イベントはまず屋内でできるトレーニングの指導からスタート。「泳ぐために一番柔らかいと良い場所」という肩甲骨周りの柔軟性を伸ばすストレッチを紹介した。けのびの姿勢から胸を張って両腕を落とす動きなど、オンライン画面で確認しながら挑戦。「こういう動きを泳ぐ前に取り入れると、ストリームラインが取りやすくなるよ」。伊藤さんのアドバイスを聞き、子供たちも真剣な表情で取り組んだ。
続いて行われたのが、半年間の成果発表。用意された「夢達成ノート」に半年間の振り返りとして「成長できたこと、上手くできるようになったこと」「今後の課題」「半年間の感想」を子供たちが記入し、それぞれが発表した。「クロールで腕を大きく回せるようになった」「苦手なことをいっぱい直せた「息継ぎがまだうまくできないので、上手にできるようになりたい」など、これまでとこれからの歩みに視線を向けた。
泳ぎを動画でチェックしてきた伊藤さんは個別に技術的なアドバイスを送ったが、それ以上に知ってほしかったのが、この経験が様々な場面で生かせるということ。「うまく行かないこともあったかもしれない。でも、結果が悪くてもチャレンジすることが大事ということを忘れないで」「泳ぎが上達しすることで自分に自信を持てたと思う。学校とか、ほかの場所でも“やればできる”という気持ちを持ってほしい」と説いた。

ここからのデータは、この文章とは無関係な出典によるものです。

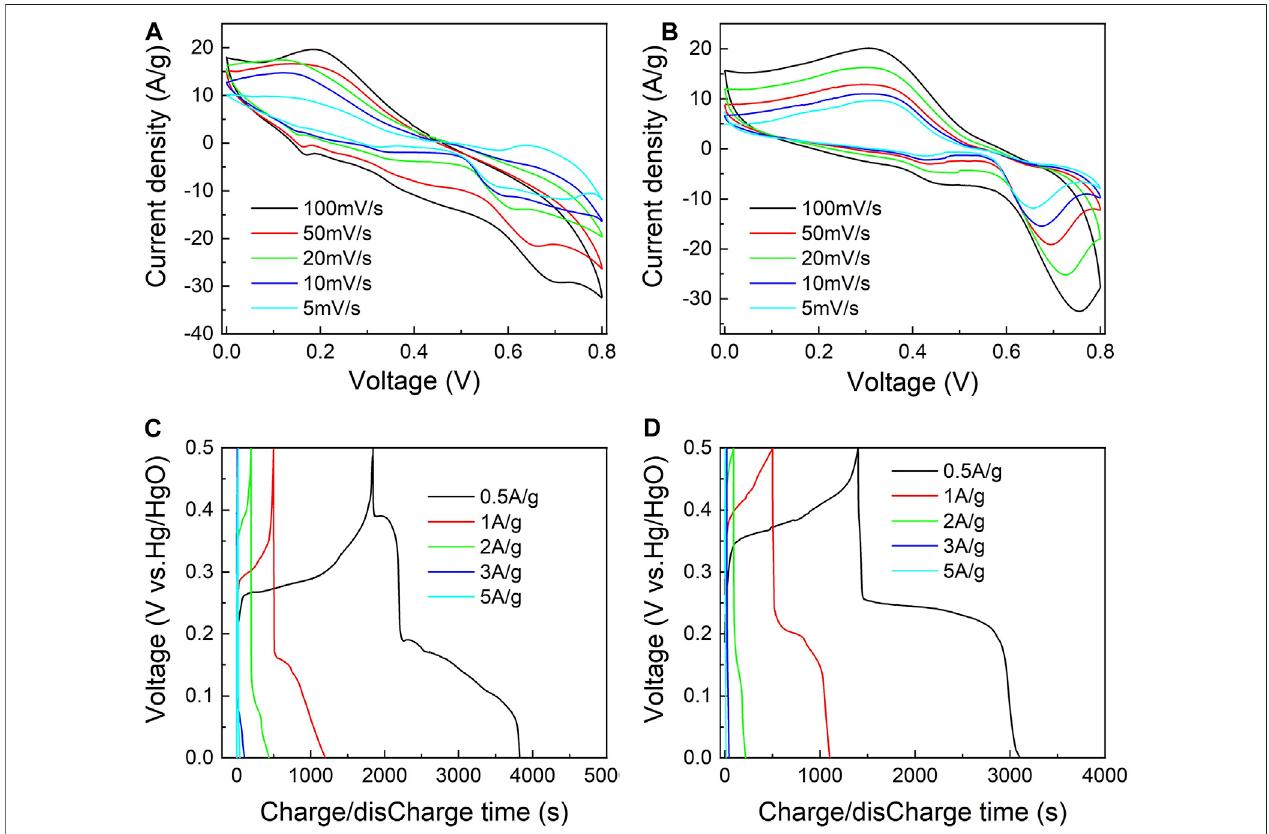
FIGURE 9 | CV curves of the (A) NCA-3 and (B) CA-4 samples with different scanning rates and GCD curves of the (C) NCA-3 and (D) CA-4 samples.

子どもたちに贈った言葉「大切なことは昨日より今日の自分」
成果発表の後はトークコーナーを実施し、伊藤さんの現役時代のエピソードが披露された。参加者と同じ小学生時代、どのくらい練習していたかとの質問には「1年生の時に選手コースに入って週2回くらいの練習。2、3年生になると毎日練習していました」と話すと、小学生たちは驚きの表情を浮かべた。さらに2度出場した五輪の思い出を問われると、こんなことを語った。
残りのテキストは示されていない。